Floating Point Basics

I love IEEE 754 floating point. It's one of the most ingenious and crucial parts of programming. It's also one of the most misunderstood. While people generally know how to use it, those who know how it works seem to be less common; unfortunate considering how error prone they can be. I'll do my best to explain the format in this post focusing solely on 32 bit normalized floats.

When the ^ character is used in this article it refers to "To the power of" and not "Exclusive or"

I should note before we get into this that, outside of a classroom, most of my knowledge of floating point representation comes from Bruce Dawson's Posts on the topic. I highly recommend reading them.

Scientific Notation

Floating point is essentially scientific notation for base 2. With that in mind let's have a very quick refresher on what scientific notation is.

Before we get started I should say there are many other resources on scientific notation, many (most?) of which will do a better job of explaining it than I will. This video from Khan Academy is should do a pretty good job.

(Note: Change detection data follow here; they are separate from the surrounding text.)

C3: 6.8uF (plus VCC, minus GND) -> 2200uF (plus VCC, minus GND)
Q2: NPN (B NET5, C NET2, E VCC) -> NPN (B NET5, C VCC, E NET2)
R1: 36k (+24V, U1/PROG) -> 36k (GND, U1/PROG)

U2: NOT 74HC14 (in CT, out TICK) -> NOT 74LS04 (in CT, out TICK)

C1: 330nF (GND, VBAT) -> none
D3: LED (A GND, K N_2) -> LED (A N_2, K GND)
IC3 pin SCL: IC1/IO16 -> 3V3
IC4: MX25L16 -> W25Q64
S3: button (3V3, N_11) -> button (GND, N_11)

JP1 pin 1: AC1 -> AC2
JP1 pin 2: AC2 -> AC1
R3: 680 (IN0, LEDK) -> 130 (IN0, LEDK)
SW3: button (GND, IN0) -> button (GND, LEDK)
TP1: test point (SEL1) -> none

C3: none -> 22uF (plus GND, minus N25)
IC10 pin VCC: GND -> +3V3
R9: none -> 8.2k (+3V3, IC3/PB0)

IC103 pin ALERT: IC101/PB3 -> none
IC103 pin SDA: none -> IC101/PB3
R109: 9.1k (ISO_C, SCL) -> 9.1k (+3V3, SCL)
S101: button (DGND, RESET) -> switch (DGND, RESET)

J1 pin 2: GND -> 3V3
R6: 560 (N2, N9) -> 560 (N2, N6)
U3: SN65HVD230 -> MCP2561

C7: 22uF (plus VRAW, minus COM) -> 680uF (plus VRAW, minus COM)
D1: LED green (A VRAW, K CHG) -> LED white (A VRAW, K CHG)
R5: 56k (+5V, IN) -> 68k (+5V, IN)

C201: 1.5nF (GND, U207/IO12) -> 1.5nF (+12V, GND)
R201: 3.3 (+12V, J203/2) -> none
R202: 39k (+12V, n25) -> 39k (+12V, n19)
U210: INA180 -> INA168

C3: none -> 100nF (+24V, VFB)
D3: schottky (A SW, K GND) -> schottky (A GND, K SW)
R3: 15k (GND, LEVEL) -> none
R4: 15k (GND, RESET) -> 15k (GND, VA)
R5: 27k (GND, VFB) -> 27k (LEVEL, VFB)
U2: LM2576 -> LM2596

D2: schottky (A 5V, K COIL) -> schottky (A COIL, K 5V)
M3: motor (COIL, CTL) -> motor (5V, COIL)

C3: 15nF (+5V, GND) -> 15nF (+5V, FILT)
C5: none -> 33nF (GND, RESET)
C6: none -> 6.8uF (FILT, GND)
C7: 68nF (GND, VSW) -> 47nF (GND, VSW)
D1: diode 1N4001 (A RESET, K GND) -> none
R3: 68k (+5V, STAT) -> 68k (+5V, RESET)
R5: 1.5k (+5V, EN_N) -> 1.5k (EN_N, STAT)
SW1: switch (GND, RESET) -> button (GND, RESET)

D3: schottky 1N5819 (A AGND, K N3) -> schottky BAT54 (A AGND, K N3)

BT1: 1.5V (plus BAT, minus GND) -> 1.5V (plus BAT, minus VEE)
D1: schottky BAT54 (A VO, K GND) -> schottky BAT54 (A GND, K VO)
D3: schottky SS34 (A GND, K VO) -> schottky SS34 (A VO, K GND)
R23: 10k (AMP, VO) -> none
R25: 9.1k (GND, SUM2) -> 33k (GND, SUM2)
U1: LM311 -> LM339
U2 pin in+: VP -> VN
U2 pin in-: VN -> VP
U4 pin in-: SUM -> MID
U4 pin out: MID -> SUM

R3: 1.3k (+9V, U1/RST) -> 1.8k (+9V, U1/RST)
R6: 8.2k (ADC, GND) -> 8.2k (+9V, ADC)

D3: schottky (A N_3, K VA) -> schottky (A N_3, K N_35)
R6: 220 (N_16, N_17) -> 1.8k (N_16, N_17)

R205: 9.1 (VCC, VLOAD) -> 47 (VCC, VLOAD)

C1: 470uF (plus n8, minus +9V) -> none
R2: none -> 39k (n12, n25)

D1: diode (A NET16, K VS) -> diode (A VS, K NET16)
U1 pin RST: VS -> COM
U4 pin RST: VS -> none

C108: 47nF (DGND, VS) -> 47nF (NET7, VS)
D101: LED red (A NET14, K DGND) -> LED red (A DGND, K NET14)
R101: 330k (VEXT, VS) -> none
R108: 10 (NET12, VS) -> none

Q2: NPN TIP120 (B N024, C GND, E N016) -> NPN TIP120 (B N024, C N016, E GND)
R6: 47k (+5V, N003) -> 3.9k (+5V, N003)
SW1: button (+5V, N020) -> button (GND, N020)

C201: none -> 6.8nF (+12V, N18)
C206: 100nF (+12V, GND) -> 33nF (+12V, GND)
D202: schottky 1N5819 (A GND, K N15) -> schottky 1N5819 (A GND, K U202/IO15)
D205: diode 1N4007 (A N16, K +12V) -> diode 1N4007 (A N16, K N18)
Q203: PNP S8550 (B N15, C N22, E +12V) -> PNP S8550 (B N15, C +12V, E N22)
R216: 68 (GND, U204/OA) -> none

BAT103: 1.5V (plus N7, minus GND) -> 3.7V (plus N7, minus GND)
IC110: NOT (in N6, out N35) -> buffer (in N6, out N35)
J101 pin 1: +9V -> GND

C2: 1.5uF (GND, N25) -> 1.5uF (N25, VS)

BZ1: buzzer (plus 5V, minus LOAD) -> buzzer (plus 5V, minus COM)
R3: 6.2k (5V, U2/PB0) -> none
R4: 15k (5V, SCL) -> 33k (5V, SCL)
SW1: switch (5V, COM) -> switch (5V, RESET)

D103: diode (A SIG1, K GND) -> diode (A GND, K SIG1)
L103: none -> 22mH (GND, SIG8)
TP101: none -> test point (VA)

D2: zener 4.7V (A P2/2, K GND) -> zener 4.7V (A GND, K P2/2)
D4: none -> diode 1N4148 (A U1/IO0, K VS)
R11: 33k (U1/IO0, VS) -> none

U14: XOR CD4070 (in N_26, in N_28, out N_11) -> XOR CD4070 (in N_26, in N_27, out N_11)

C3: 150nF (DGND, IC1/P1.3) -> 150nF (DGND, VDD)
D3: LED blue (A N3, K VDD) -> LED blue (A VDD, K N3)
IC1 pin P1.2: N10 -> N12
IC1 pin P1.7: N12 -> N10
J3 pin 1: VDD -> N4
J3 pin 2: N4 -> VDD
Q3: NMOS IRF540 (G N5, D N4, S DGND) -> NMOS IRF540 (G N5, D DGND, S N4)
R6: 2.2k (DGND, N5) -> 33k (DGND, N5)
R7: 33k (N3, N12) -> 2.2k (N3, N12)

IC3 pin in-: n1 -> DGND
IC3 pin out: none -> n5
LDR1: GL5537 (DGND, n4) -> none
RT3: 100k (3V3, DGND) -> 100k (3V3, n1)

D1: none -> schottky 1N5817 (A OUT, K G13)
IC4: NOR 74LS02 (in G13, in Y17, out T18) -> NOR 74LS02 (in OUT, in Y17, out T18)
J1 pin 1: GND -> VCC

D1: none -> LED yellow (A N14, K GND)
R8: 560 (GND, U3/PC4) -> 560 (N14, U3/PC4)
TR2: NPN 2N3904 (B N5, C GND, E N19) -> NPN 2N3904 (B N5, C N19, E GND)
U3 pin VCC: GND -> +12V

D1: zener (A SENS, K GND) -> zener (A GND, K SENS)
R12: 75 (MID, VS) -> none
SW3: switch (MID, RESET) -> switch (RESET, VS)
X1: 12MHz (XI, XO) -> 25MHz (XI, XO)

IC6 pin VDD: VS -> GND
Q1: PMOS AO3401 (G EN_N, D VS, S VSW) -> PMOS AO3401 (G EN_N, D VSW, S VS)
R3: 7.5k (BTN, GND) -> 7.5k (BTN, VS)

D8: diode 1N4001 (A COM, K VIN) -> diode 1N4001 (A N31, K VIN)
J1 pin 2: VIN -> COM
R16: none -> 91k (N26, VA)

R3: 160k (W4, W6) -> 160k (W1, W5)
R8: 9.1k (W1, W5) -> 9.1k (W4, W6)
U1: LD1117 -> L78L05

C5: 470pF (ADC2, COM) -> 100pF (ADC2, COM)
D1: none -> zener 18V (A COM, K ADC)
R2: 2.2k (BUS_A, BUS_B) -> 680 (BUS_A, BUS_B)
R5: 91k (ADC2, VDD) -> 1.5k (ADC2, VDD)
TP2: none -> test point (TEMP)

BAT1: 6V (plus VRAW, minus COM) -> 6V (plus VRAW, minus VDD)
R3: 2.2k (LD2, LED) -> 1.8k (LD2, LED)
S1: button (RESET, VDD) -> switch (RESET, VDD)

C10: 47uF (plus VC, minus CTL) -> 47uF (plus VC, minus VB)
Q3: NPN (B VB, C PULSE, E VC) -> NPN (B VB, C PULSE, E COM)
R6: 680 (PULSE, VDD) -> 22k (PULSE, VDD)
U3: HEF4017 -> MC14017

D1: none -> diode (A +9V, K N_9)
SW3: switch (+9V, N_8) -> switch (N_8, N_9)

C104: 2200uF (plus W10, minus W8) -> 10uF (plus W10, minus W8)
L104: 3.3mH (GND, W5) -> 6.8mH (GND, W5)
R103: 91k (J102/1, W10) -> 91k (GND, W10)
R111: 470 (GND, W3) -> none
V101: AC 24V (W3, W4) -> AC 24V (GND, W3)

Scientific notation is simply another way to represent real numbers. It follows the format of:

( - ) M * 10 ^ E

where M stands for mantissa and E stands for Exponent.

The mantissa is a decimal number [1, 10[. For example 1.0, 2.73344, 3.1415 are all acceptable mantissae; 0.5, 10.4312, 100.100 are not acceptable matissae.

[1, 10[ means any number from 1 to 10 including 1 but not including 10. It's often represented as [1, 10)

The Exponent is simply any integer.

This allows us to represent any real number, numbers greater than or equal to 10 will have a positive Exponent ( 11 for instance would be 1.1 * 10 ^ 1 ) while numbers less than 1 will have a negative Exponent ( 0.25 would be 2.5 * 10 ^ -1 ). Numbers in the range [1, 10[ will have an Exponent of 0. The benefits of this format as it pertains to base 10 numbers is beyond the scope of this article.

You'll often see the * 10 ^ E portion replaced with just the character 'e' or 'E' followed by the number. So 3.14 * 10 ^ 2 becomes 3.14e2.

Binary format

Let's transition this over to binary. If we take a look at our equation from before again with a small modification:

( -1 ) ^ ( S ) * M * 10 ^ E

( -1 ) ^ ( S ) is a convenient way of expressing "negative when set". If S is 0 then -1 ^ 0 == 1, if S is 1 then -1 ^ 1 == -1.

We see that there are in fact three part parts. The first part, which was largely ignored in the Scientific Notation section, is the sign which will be represented by a single bit. The second part is the exponent (E), this will be represented by 8 bits. That leaves us with 23 bits for the last part, the mantissa.

32 bits minus 1 for the sign and 8 for the exponent is 23

This gives us the binary format of:

s| |eeeeeeee| |mmmmmmmmmmmmmmmmmmmmmmm|

The equation itself is also going to change. We move from base 10 to base 2 and we swap the 10 for a 2.

( -1 ) ^ ( S ) * M * 2 ^ E

Let's look at how the binary format translates to this equation.

Sign

When the sign bit is set the number is negative. This is the same as multiplying by -1.

Exponent

The exponent is determined by pulling out the 8 exponent bits, taking the unsigned value of it (from 0 to 255) and subtracting 127 from it. Thus allowing the exponent to be negative.

Note: This is different from two's complement which is how signed integers are represented.

Mantissa

If you recall from above the mantissa is any number [1, 10[. Now that we're in base 2 that becomes [1, 2[ which means that the first digit is always a 1, we use that to our advantage by having an implicit 1 at the beginning of the mantissa giving us 24 bits of precision using 23 bits.

Special Values

We're ignoring a few special values here. Having exponent value of 0xFF gives us either infinity (if the mantissa bits are all set to 0) or various values to represent NaN (if any/all mantissa bits are set to 1). Having an exponent of 0x00 gives us either 0 (if the mantissa bits are all set to 0) or what is called a denormalized float which is beyond the scope of this article (math operations on denormalized floats are much slower and so denormalized floats are generally disabled in games.)

Bringing it all together

Taking all the information from above (ignoring the special values) we get the formula for interpreting the IEEE 754 32 bit floating point format. Where S is the sign bit, E is the unsigned byte value from the 8 exponent bits and M is the 23 mantissa bits.

value = ( ( -1 )^( S ) ) *
        1.M *
        (2 ^ ( E - 127));

1.M represents that we have an implicit bit due to the [1, 2[ interval of acceptable values for our mantissa. Another way of representing this would be (0x800000 + M).